● **DOCUMENT**
ON THE LAW OF SEPARATION IN PORTUGAL
IAMDUDUM
Encyclical of Pope Pius X promulgated on May 24, 1911.

To Our Venerable Brethren, the Patriarchs, Primates, Archbishops, Bishops, and the Ordinaries of other places in Peace and Communion with the Apostolic See.
Venerable Brethren, Health and Apostolic Benediction.

You are already, We think, well aware, Venerable Brethren, of the incredible series of excesses and crimes which has been enacted in Portugal for the oppression of the Church. For who does not know that, when the Republican form of Government was adopted in that country, there immediately began to be promulgated measures breathing the most implacable hatred of the Catholic religion? We have seen religious communities evicted from their homes, and most of them driven beyond the Portuguese frontiers. We have seen, arising out of an obstinate determination to secularize every civil organization and to leave no trace of religion in the acts of common life, the deletion of the feast days of the Church from the number of public festivals, the abolition of religious oaths, the hasty establishment of the law of divorce and religious instruction banished from the public schools. And then, to pass over in silence other enormities which would take too long to enumerate, the Bishops have been savagely attacked, and two of the most prominent of them, the Bishops of Oporto and Beia, men who are illustrious by the integrity of their lives and by their great services to their country and the Church, have been driven out of their sees and stripped of their honors.

● **EXERCISE TASK 1**
List each group of addressees that the encyclical names in its opening greeting, in the order given.

● **PROVIDED DATA**
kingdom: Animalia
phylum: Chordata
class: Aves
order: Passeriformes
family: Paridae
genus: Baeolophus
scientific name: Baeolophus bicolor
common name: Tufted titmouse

...

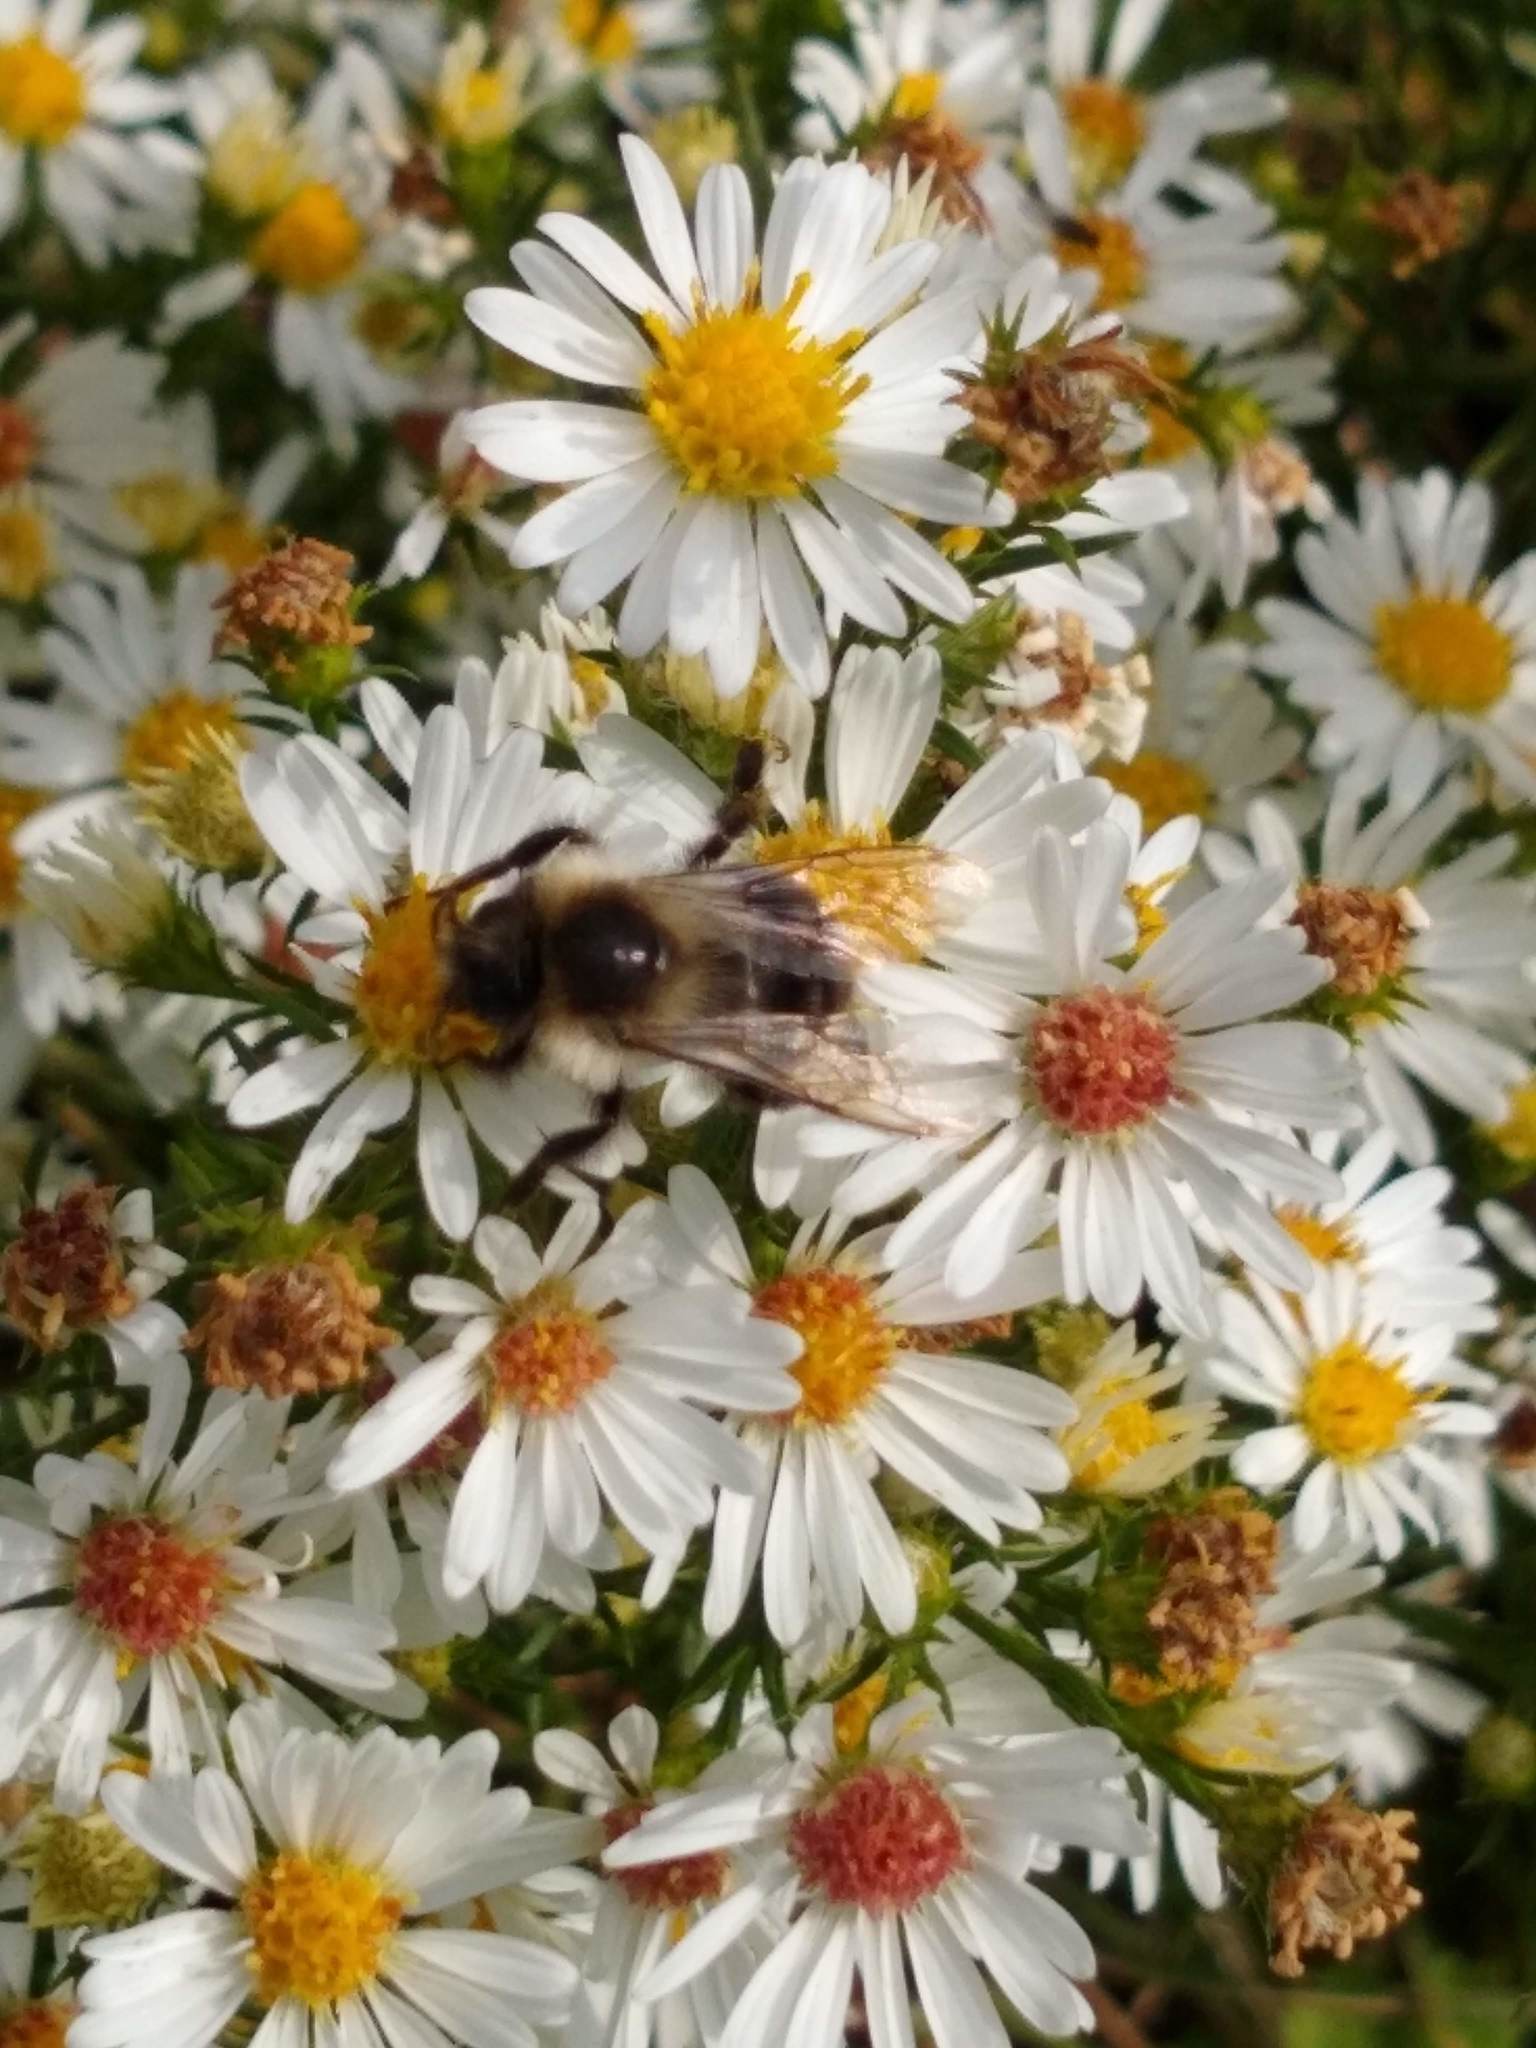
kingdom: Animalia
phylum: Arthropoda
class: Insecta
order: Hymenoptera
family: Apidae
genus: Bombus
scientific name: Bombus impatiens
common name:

==

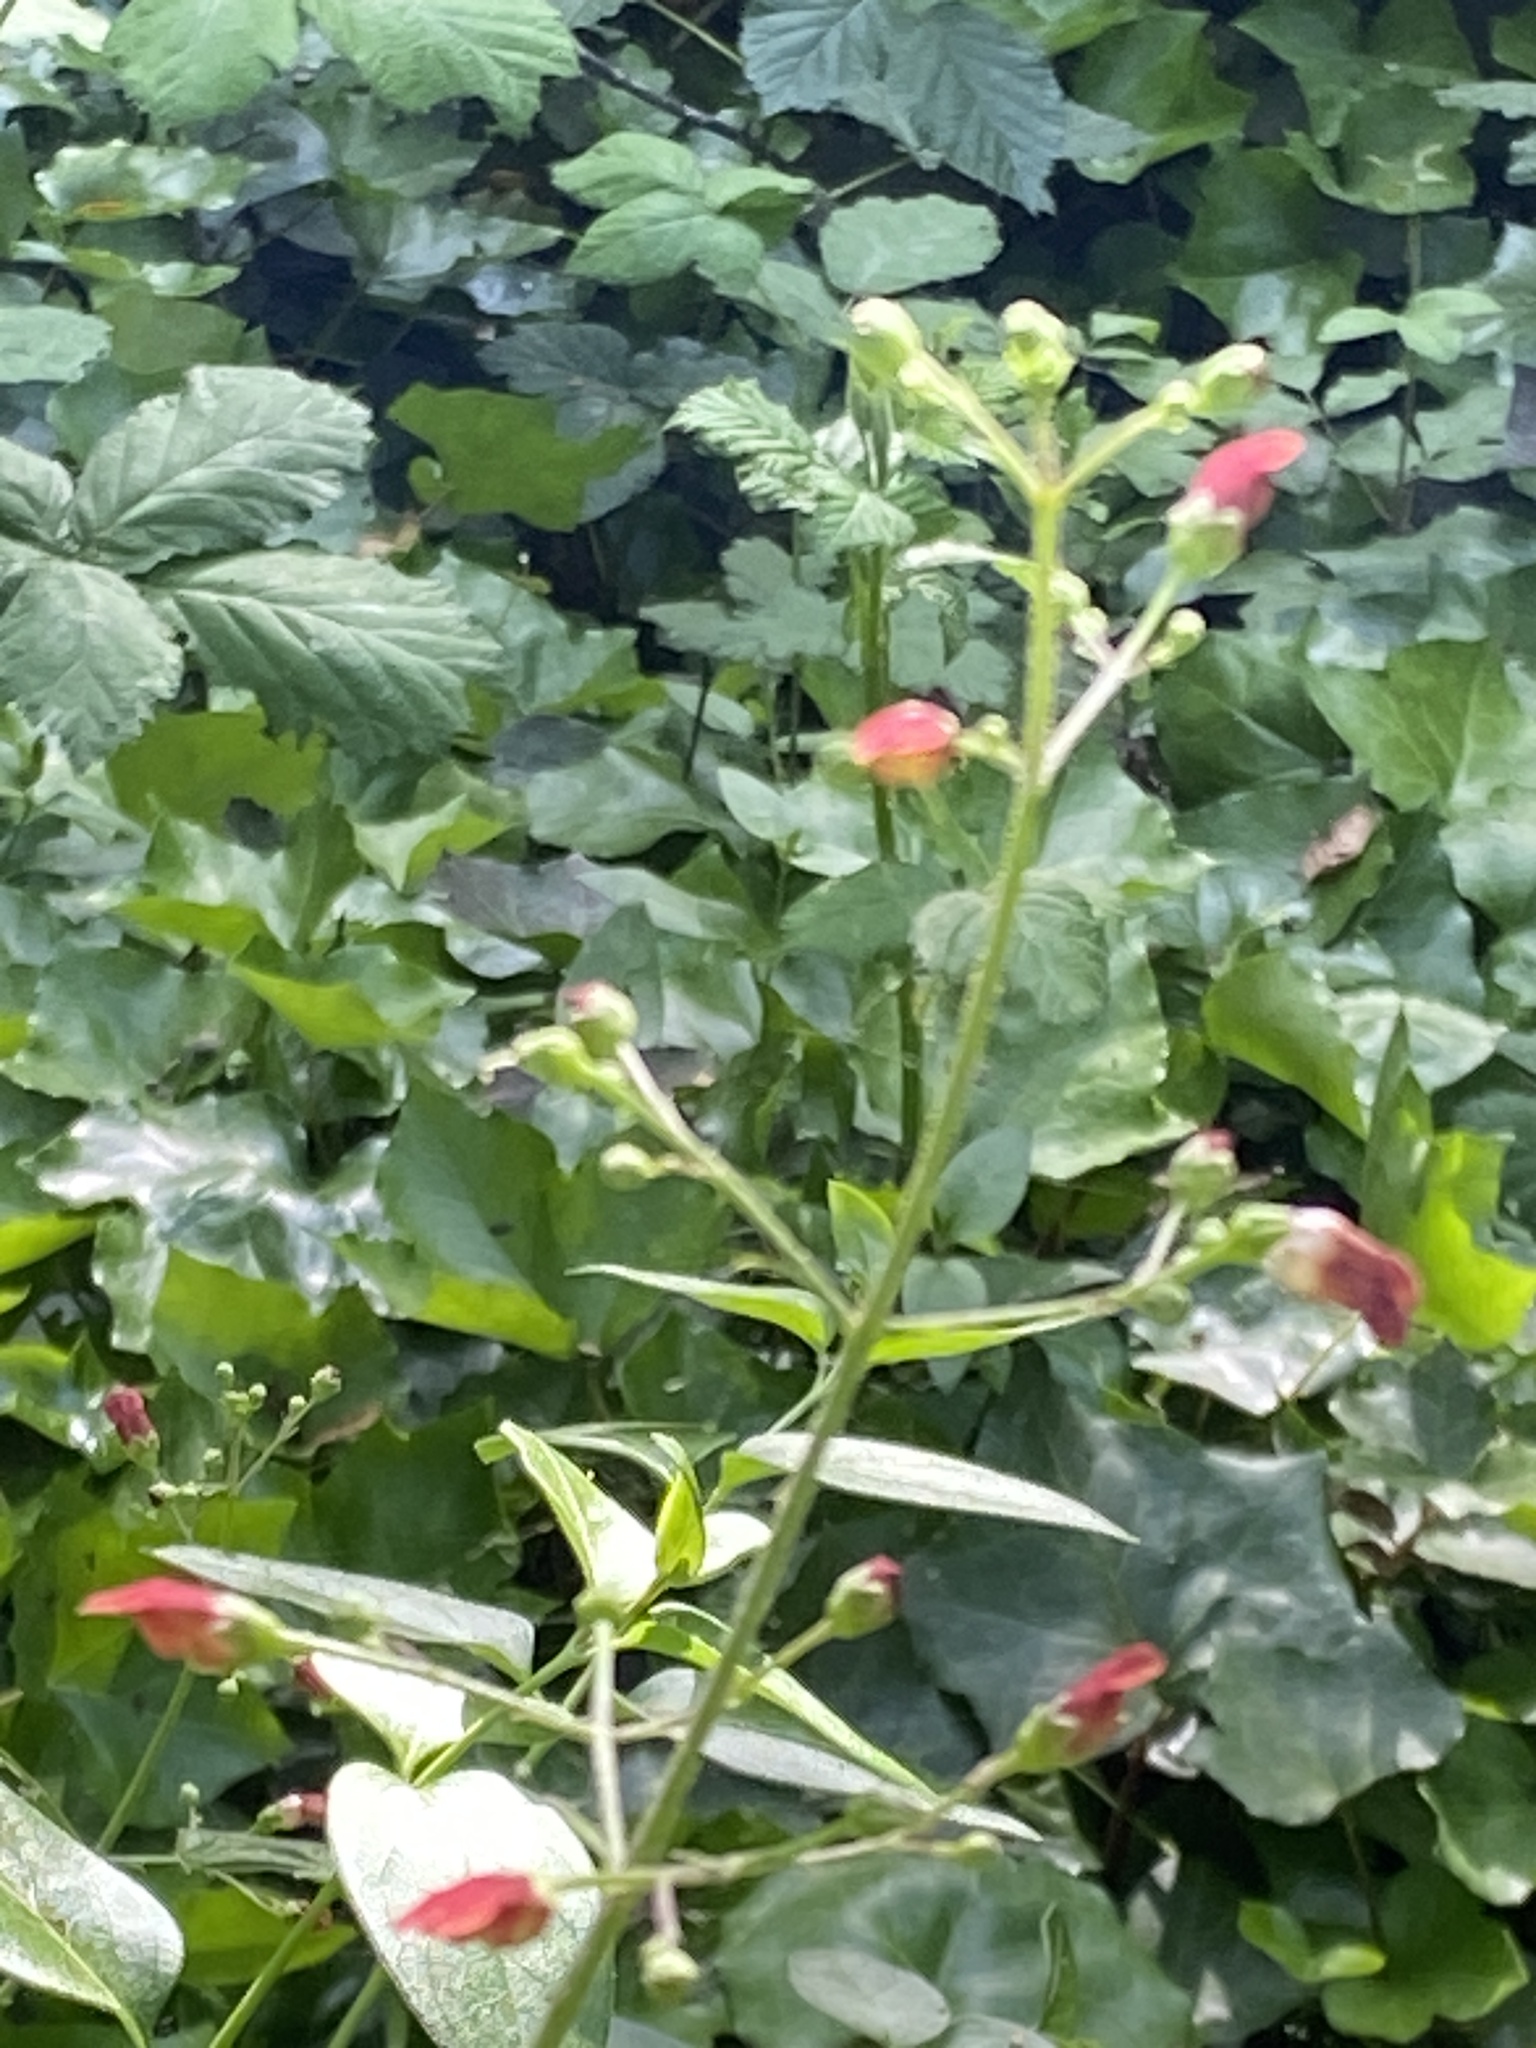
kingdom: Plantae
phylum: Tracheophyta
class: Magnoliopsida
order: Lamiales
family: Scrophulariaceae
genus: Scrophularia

● **EXERCISE TASK 2**
In the records, turn everything from the line containing "phylum: Chordata" down to the line containing "scientific name: Baeolophus bicolor" into a JSON list of strings, one string per line.

● **WRITTEN SOLUTION 1**
Patriarchs; Primates; Archbishops; Bishops; Ordinaries of other places

● **WRITTEN SOLUTION 2**
[
  "phylum: Chordata",
  "class: Aves",
  "order: Passeriformes",
  "family: Paridae",
  "genus: Baeolophus",
  "scientific name: Baeolophus bicolor"
]